■ EXERCISE PROMPT
In the text below about YouTube's Content ID claims and the DMCA, rewrite the paragraph that begins "If the user disputed the Content ID claim" as a shorter bulleted list that keeps its main facts.

■ TEXT EXCERPT
◇ ◇ ◇ ◇
If the user disputed the Content ID claim, YouTube would then contact the alleged rights holder. The rightsholder could release the claim and the content would go back up or could uphold the claim and the user would be notified that the rights holder still claimed the content was infringing and it would stay down. This was partly DMCA as this could also serve as the rightsholder’s formal Takedown notice. But since the bot had identified the content as infringing the risk of perjury for the rights holder was almost nothing.
If the user did not have an account in good standing or had already appealed three other claims that was it. The DMCA never entered into it for the user. YouTube just declined to host the content because they didn’t want to.
However if the user was in good standing and had not reached the appeal limit a DMCA counterclaim would then be issued to the rightsholder — with the risk of perjury for the user still there– and the normal DMCA takedown procedure would take place. The rightsholder would then have to decide whether to pursue it in court or not.
As I mentioned earlier the US Copyright Office can make exemptions to the DMCA. It regularly reviews exemptions and can add, extend or remove them.
The Copyright Office has issued 32 exemptions to the DMCA over the years. Here’s a look at a few of them.
◇ ◇ ◇ ◇
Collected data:

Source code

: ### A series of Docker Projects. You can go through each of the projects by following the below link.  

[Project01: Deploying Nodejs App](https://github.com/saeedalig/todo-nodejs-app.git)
◇ ◇ ◇ ◇
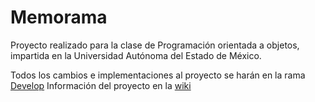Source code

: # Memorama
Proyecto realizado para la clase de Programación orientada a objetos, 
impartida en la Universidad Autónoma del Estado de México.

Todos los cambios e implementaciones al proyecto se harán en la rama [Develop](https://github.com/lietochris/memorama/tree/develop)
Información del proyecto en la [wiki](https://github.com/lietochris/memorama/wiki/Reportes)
◇ ◇ ◇ ◇
■ REPLY
- When a user disputed a Content ID claim, YouTube contacted the alleged rights holder.
- The rights holder could release the claim, and the content would go back up.
- Or the rights holder could uphold the claim, and the user would be notified and the content would stay down.
- This step was partly DMCA, since it could also serve as the rights holder's formal takedown notice.
- Because the bot had already identified the content as infringing, the rights holder's risk of perjury was almost nothing.